PELT(Per-Entity Load Tracking)
引言
对于Linux内核而言,做一款好的进程调度器是一项非常具有挑战性的任务,主要原因是在进行CPU资源分配的时候必须满足如下的需求:
1、它必须是公平的
2、快速响应
3、系统的throughput要高
4、功耗要小
其实你仔细分析上面的需求,这些目标其实是相互冲突的,但是用户在提需求的时候就是这么任性,他们期望所有的需求都满足,而且不管系统中的负荷情况如何。因此,纵观Linux内核调度器这些年的发展,各种调度器算法在内核中来来去去,这也就不足为奇了。当然,2007年,2.6.23版本引入“完全公平调度器”(CFS)之后,调度器相对变得稳定一些。最近一个最重大的变化是在3.8版中合并的Per-entity load tracking。
完美的调度算法需要一个能够预知未来的水晶球:只有当内核准确地推测出每个进程对系统的需求,她才能最佳地完成调度任务。不幸的是,硬件制造商推出各种性能强劲的处理器,但从来也不考虑预测进程负载的需求。在没有硬件支持的情况下,调度器只能祭出通用的预测大法:用“过去”预测“未来”,也就是说调度器是基于过去的调度信息来预测未来该进程对CPU的需求。而在这些调度信息中,每一个进程过去的“性能”信息是核心要考虑的因素。
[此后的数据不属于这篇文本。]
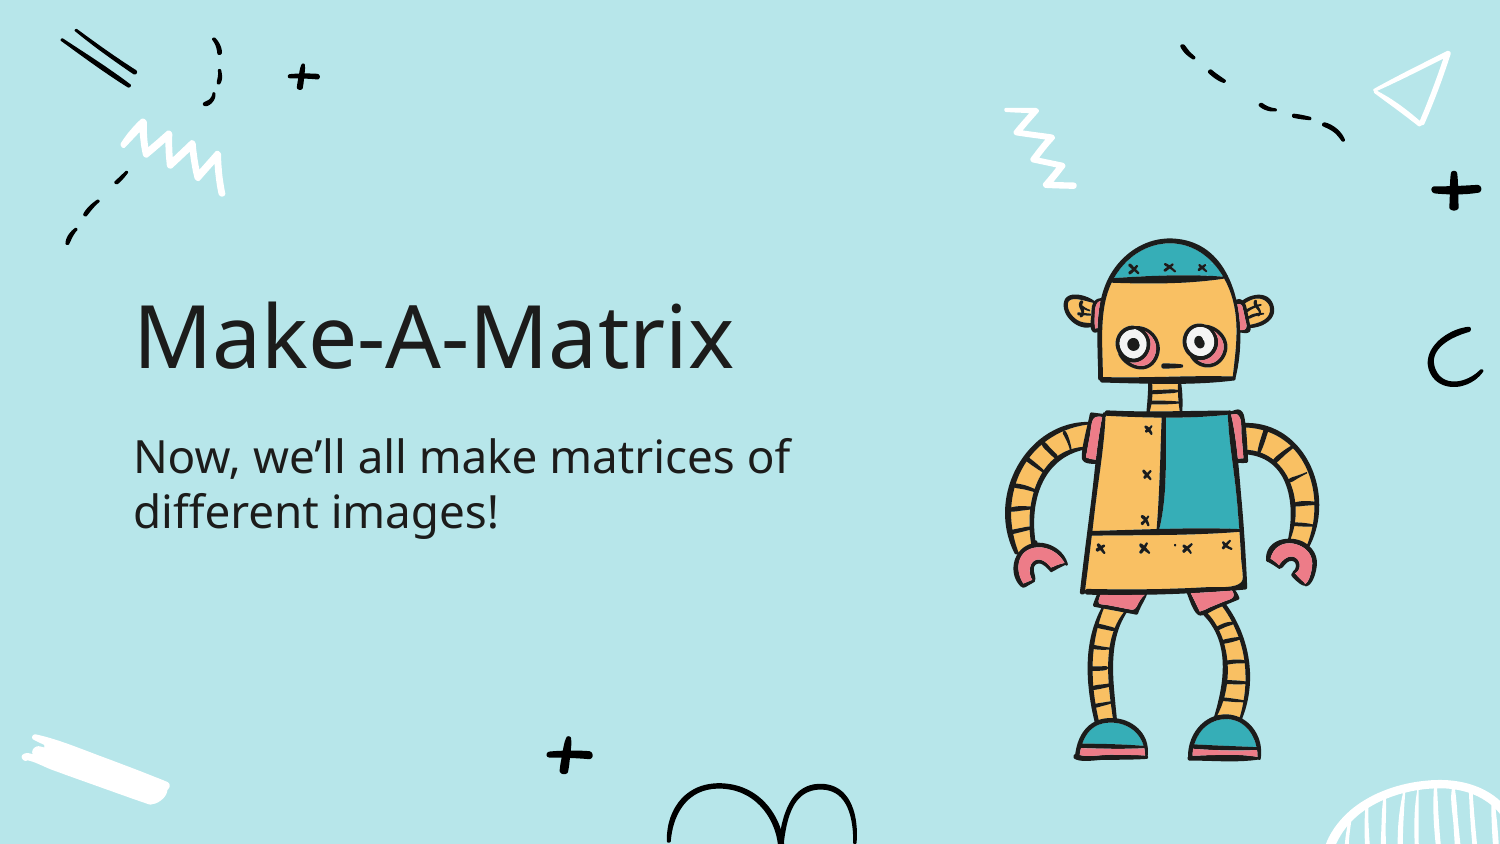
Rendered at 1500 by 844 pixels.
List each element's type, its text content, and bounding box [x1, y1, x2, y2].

但有趣的是,虽然内核密切跟踪每个进程实际运行的时间,但它并不清楚每个进程对系统负载的贡献程度。
而Per-entity load tracking系统解决了这些问题。
PELT(Per-Entity Load Tracking)
是一套进程调度中,用于计算进程对系统产生多少负载的模型。
Scheduling Entity(调度实体):其实就是一个进程,或者一组进程。
Load Tracking(负载跟踪):统计调度实体对系统负载的总贡献。
其主要思想为:
将时间切分为以1ms为单位的period,为了便于计算,将1ms设置为1024us。
在一个单位period中,一个scheduling entity对系统的负载贡献,可以根据该entity处于runnable状态的时间进行计算。如果在该period中,runnable的时间为x,那么对系统负载的贡献=x/1024。
以上这个系统负载值也可能会超过1024us,这是因为我们会累积过去period中的负载。但是对于过去的负载,在计算时,需要乘上一个衰减因子(decay factor)。
如果我们用Li表示在周期Pi中该scheduling entity对系统负载的贡献,那么一个scheduling entity对系统负载的总贡献表示为:
L = L0 + L1*y + L2*y2 + L3*y3 + ...
* [<- 1024us ->|<- 1024us ->|<- 1024us ->| ...
* P0 P1 P2 ...
* L0 L1 L2 ...
* (now) (~1ms ago) (~2ms ago)
其中y就是衰减因子,从上面公式:
1. scheduling entity对于系统的负载贡献是一个幂级数之和。
2. 最近的负载的权重最大。
3. 过去的负载也会累计,但是会通过逐渐衰减的方式,影响负载计算。
使用这样序列的好处是计算简单,我们不需要使用数组来记录过去的负荷贡献,只要把上次的总负荷的贡献值乘以y再加上新的L0负荷值就OK了。
那么衰减因子y是多少呢?在3.8内核中,y^32=0.5,即32ms。32个period之后,负载的影响力为真实的一半。period计数超过32*63-1之后,就会清零load,也就是只会统计前64*63-1个perod的load。
那么最大的负载是多少呢?1024(1+y+y2 + y3 + ... ) = 1024*(y/1-y) = 47742
runnable的scheduling entity的负载计算:
那么有了计算runnable scheduling entity负载贡献的方法,这个负荷值就可以向上传递,通过累加control group中的每一个scheduling entity负载可以得到该control group对应的scheduling entity的负载值。这样的算法不断的向上推进,可以得到整个系统的负载。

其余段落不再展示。